The mouse is contained in a “one-dimensional run”. This enclosure is wide enough for the mouse to feel comfortable in, thereby ensuring natural behaviour, but not wide enough to turn round in without standing up. So, for the vast majority of the test session (after the initial exploratory behaviour), the mouse will be pointing left to right (or right to left). The run has bars which are sized and spaced specifically for the mouse’s paws, allowing him to grip the bars comfortably with his toes but allowing the maximum plantar area for testing and a lid making it easy to decant the mouse safely back into his cage.
MouseMet is supplied with four runs and a four run support system. Additional runs may be purchased to save more time; the next four mice can be exploring while you test the current four. All the runs and supports are suitable for laboratory sterilisation procedures.
The run supports are adjustable, in 2cm click steps, so that, when you are sitting at the bench with your elbows on the table the bars of the run will be at eye level. The sides of the run are transparent, so you have a clear view of the mouse’s paws and the probe. It also means that your hands will be at the right height to operate MouseMet.
MouseMet is a highly sensitive rotary force transducer with a measurement range of 0.1-5g. The innovative rotary design makes it insensitive to slight hand tremor in the vertical direction; forces down to 0.1g can be applied without any difficulty.To apply a force with MouseMet, hold the instrument with the probe arm horizontal, touch the probe tip onto the plantar surface, and then rotate the black handles. This is intrinsically easy and comfortable with your forearms properly supported and gives you full control over the placement of the probe tip.

____

EXPLORE THE MATERIAL:
a) What measurement range does the MouseMet description give for the instrument?
b) Continue the MouseMet description from its last sentence.
The records that follow have no connection to the text about MouseMet.

PROVIDED RECORDS:
____

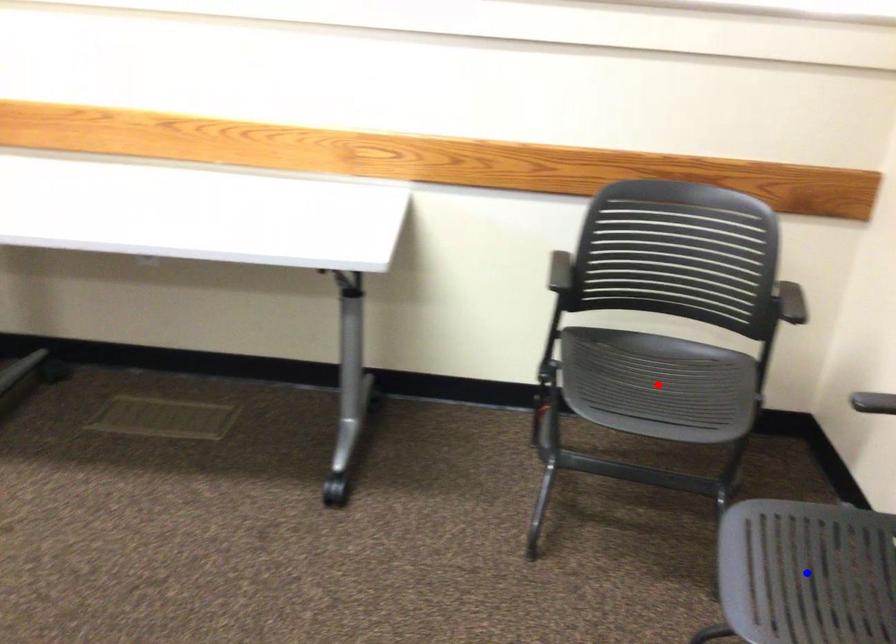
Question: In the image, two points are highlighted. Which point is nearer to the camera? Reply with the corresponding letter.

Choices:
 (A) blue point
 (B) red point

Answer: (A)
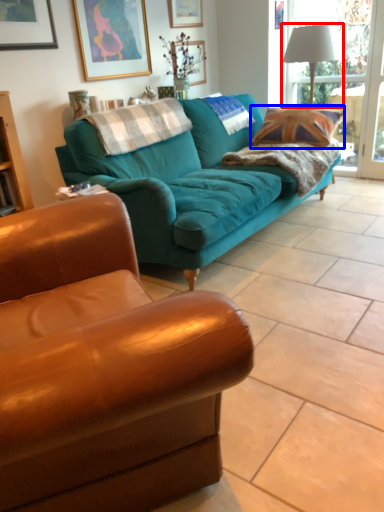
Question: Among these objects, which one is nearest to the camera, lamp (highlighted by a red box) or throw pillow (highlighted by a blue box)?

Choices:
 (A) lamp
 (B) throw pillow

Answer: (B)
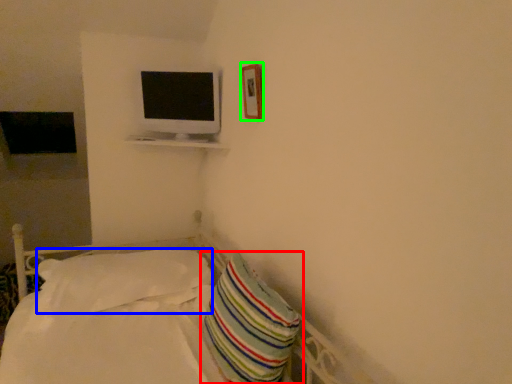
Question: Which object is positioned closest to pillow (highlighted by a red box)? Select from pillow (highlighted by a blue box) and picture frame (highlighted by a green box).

____

EXERCISE RESPONSES:
a) Its measurement range is 0.1-5g.

b)
Hand tremor in the horizontal plane (front to back or side to side) can also affect a reading because it can lead to the probe tip sliding sideways or scratching across the plantar surface, especially at touch-on. This is not problem with von Frey filaments because they are flexible in this direction, even before they reach their buckling force but it can be an issue with a rigid force transducer. MouseMet’s probe tip, however, is similar to a filament but operated always below its bucking force, so it’s flexible and absorbs slight side to side movement. In addition, it has a 90 degree bend which means that, over the first few milimetres (or 0.5 grams force) of operation, it’s even softer, increasing the chance of placing the filament successfully on the plantar surface without generating a touch-on response.
The force ramp is displayed immediately on the notebook computer and the peak force calculated for you. Reject tests are inevitable, because the mouse moved, the probe slipped or just because the scientist wasn’t sure if it was a valid response.
MouseMet allows you to select immediately via a thumbswitch. Press the switch within 5 seconds of the test, and that ramp is stored. Otherwise it’s ignored. Similarly, we’ve watched people trying to achieve a pre-determined force ramp rate, by watching guide lights, or symbols on a computer screen. This really isn’t practical; you should be watching the mouse. So MouseMet allows you to preset the force ramp rate that you’re aiming for, and overlays it onto the test result displayed. The two ramps on the left below are good, at a rate of 1gf/sec. The right hand ramp is rather too fast and ended up over-range. A response like this is more likely to be as a result of the leg being simply lifted by the probe, rather than the mouse withdrawing it and hence should not, we suggest, be included in the data. After the test series, MouseMet’s software allows you to select the ramps you want to keep and then exports the results to Excel.